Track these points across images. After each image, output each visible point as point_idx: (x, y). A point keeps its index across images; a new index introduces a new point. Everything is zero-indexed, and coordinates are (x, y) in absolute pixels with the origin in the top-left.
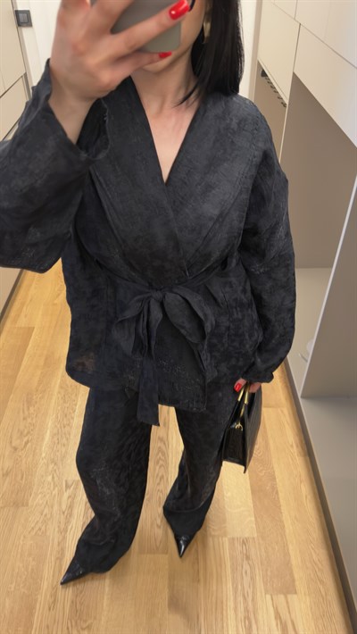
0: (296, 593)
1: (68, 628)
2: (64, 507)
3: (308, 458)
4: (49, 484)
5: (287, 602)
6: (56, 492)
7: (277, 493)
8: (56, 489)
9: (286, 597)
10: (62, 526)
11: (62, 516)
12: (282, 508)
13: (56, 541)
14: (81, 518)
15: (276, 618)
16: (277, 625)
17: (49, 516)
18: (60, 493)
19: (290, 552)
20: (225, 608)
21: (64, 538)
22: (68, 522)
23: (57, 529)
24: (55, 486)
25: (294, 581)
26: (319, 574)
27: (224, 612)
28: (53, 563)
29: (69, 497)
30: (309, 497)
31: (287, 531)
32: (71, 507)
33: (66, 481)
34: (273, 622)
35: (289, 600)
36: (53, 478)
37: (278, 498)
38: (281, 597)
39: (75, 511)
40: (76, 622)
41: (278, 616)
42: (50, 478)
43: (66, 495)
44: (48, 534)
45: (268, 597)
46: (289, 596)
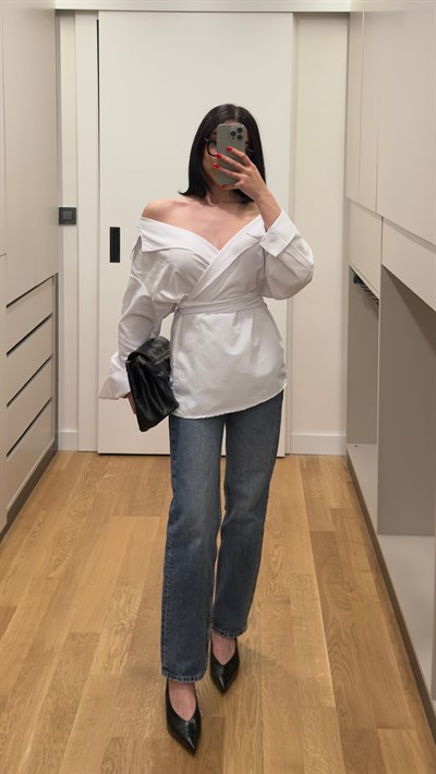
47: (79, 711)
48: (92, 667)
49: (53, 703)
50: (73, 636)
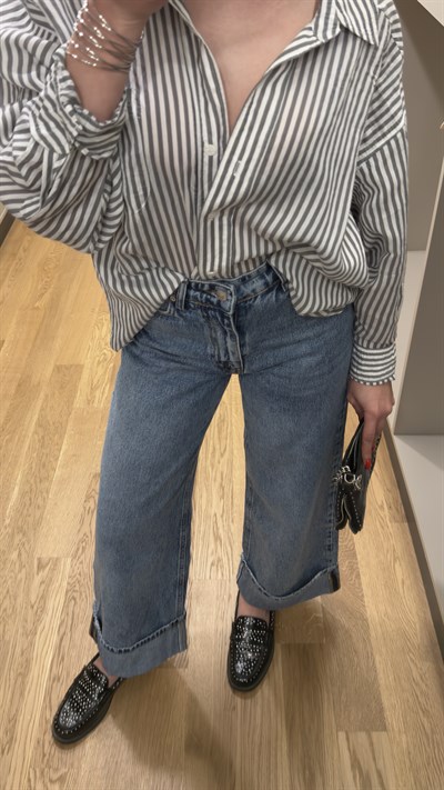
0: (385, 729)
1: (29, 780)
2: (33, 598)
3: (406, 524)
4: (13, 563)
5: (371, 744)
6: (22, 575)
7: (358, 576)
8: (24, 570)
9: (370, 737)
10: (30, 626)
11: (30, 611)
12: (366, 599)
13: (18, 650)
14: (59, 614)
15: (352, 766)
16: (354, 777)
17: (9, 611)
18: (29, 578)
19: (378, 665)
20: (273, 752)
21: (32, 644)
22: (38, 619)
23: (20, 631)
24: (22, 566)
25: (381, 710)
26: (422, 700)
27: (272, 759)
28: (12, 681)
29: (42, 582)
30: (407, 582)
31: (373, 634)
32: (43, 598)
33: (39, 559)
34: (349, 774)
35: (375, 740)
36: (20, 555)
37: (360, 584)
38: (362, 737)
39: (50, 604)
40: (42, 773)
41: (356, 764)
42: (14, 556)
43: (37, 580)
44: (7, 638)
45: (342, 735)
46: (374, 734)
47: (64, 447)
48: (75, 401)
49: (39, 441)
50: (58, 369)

^^^^

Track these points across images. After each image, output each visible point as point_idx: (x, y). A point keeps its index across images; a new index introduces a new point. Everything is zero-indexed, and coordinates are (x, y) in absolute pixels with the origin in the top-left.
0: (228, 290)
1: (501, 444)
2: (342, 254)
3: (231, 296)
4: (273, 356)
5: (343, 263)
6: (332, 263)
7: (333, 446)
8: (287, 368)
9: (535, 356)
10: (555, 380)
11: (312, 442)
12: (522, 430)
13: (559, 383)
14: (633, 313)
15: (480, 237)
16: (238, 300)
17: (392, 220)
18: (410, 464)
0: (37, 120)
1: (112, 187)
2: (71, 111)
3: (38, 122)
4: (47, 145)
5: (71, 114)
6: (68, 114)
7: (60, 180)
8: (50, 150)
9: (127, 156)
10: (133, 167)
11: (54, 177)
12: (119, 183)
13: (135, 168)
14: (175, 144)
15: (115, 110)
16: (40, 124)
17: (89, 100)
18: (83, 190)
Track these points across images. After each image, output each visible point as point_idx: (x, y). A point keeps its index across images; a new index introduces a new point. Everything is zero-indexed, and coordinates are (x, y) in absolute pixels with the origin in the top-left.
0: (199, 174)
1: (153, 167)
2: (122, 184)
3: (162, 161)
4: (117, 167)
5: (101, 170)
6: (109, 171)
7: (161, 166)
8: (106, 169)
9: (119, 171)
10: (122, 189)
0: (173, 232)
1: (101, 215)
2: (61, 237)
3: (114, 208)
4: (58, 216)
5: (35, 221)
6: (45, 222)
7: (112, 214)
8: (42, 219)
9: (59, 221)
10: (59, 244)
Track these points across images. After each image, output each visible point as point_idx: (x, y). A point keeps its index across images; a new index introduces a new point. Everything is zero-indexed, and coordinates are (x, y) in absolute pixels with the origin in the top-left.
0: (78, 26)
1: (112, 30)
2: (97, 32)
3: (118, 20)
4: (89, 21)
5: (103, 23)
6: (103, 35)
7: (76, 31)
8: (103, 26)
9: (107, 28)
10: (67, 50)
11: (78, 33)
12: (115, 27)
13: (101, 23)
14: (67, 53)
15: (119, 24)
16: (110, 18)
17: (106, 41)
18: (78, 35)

^^^^

__Task requirements__. There is a run of lines above from the one with "3: (118, 20)" to the one with "18: (78, 35)"; print exactly that run, both ends included, and nothing else.

__Answer to the exercise__.
3: (118, 20)
4: (89, 21)
5: (103, 23)
6: (103, 35)
7: (76, 31)
8: (103, 26)
9: (107, 28)
10: (67, 50)
11: (78, 33)
12: (115, 27)
13: (101, 23)
14: (67, 53)
15: (119, 24)
16: (110, 18)
17: (106, 41)
18: (78, 35)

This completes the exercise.